The Legend of the Easter Egg by Lori Walburg is one Easter book we have read this year. Amidst the time of being worried about his sick sister and also wondering about the meaning of Easter eggs, a young boy learns the true story of Easter. He realizes that an egg looks like a small version of the stone that was rolled away from the tomb. And that "just as a chick breaks out of an egg, so had Jesus broken free of the tomb of death." He is told that "Easter eggs remind us that Jesus conquered death and gives us eternal life."
There is a unit with lapbook on this book available at Homeschool Share, that I would like to do, if we have time.
Here are some of our other Easter books:What is Easter?, Bunny's Noisy Book, The Very Best Easter Bunny, Just An Easter Egg, The Bunny Who Found Easter
Sunrise Hill, The Story of Easter, The Toddlers Bible Easter Book, Looking for Easter, Word Bird's Easter Words, Happy Easter Dear Dragon, Today is Easter!
Easter Bunny Saves the Day, Peter Cottontail's Busy Day,
Barney's Easter Party!, Peter Cottontail's Easter Egg Hunt
And most importantly, two of our Christ-centered Easter books:
The First Easter by Carol Heyer
This book has vivid illustrations, and my 5 year old especially likes it. He has asked more than once "where that book is that has the pictures of Jesus with his friends."
The Tale of Three Trees retold by Angela Elwell Hunt
I'm very fond of this book; it's one that makes me teary-eyed, much like this one. I have said I have a fondness for books in which characters (for some reason, mostly inanimate objects used as characters) realize their potential or what matters in life.
The three trees on the hill wish to be a treasure box, a mighty ship, and a giant tree that makes people think about the greatness of God. They are disappointed, at first, to become a feed box, small boat, and lumber...until they realize the importance of that feed box being used as a manger, that small boat used to hold Jesus during a miracle, and the lumber being turned into the cross that bears the crucified Jesus. At first, the third tree feels ugly being used in this way...but then learns that God's love changed everything. And now when people looked at "the third tree," they would "think of God."

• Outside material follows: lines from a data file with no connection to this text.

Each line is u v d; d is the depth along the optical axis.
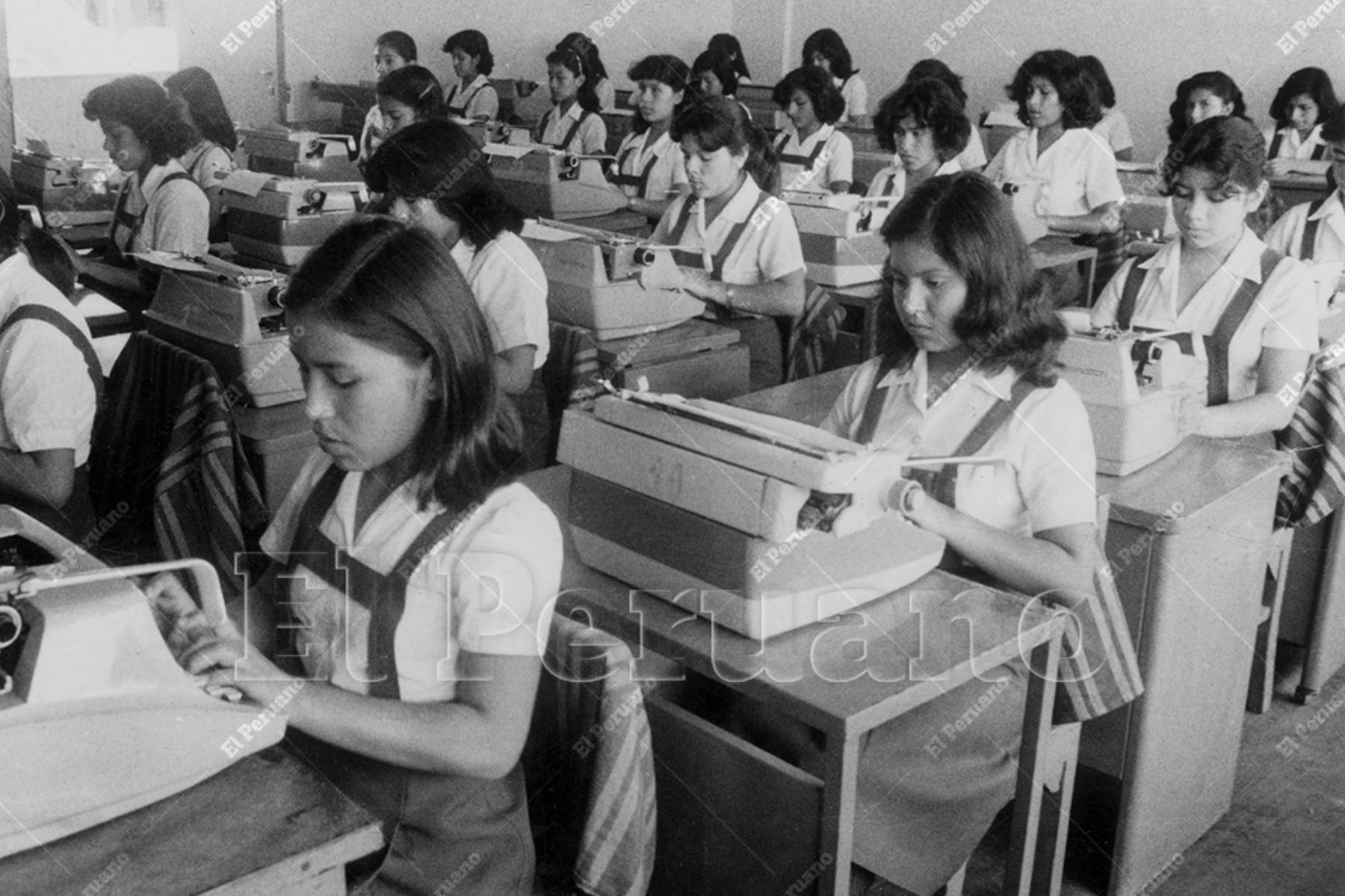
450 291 1.27
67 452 2.22
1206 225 2.61
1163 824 2.29
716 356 3.20
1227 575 2.21
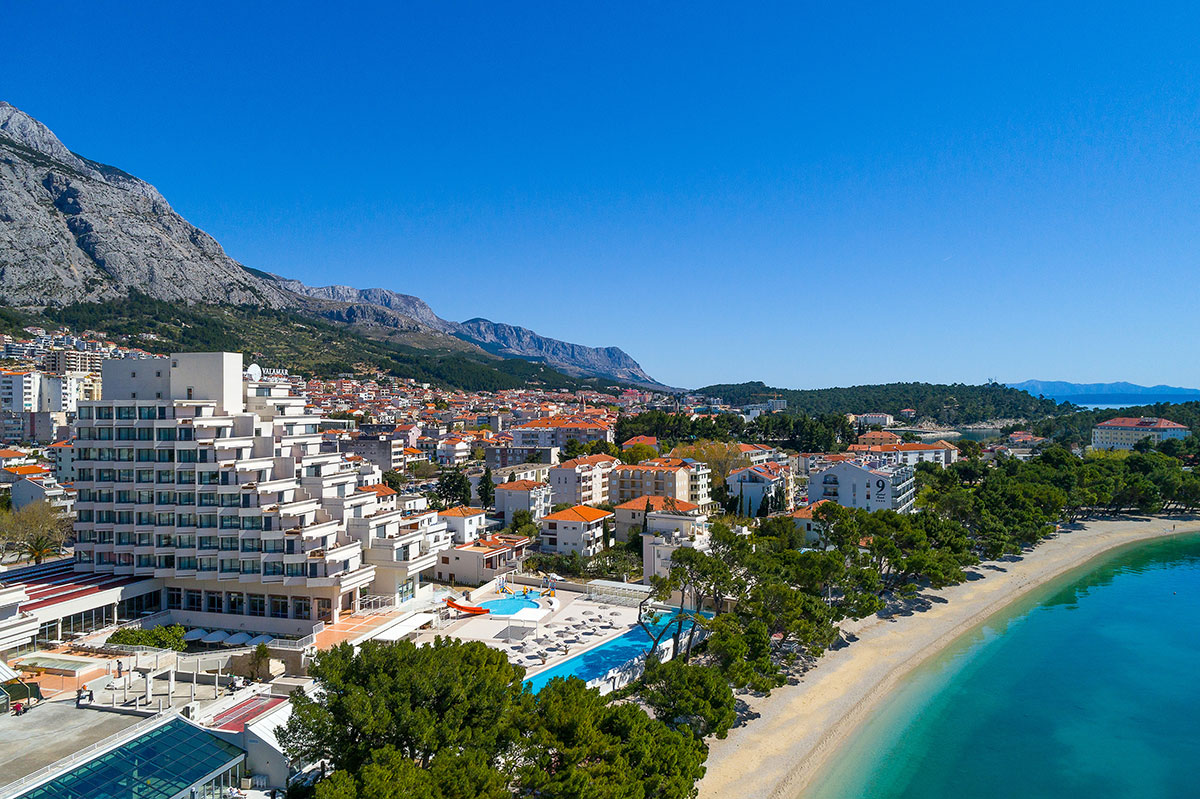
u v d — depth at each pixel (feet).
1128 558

My kids are actually extremely curious about the Easter books which include the crucifixion account. I brought out my photo album from my (and Ryan's) trip to Israel during college.
1st pic: This spot is believed by many historians to be the tomb of Jesus. (We also visited the Church of the Holy Sepulcher, another possible location of his tomb. Regardless of the actual location, the experience of visiting the entire area is AMAZING; I lack the words to describe it. I hope I can take the kids one day.)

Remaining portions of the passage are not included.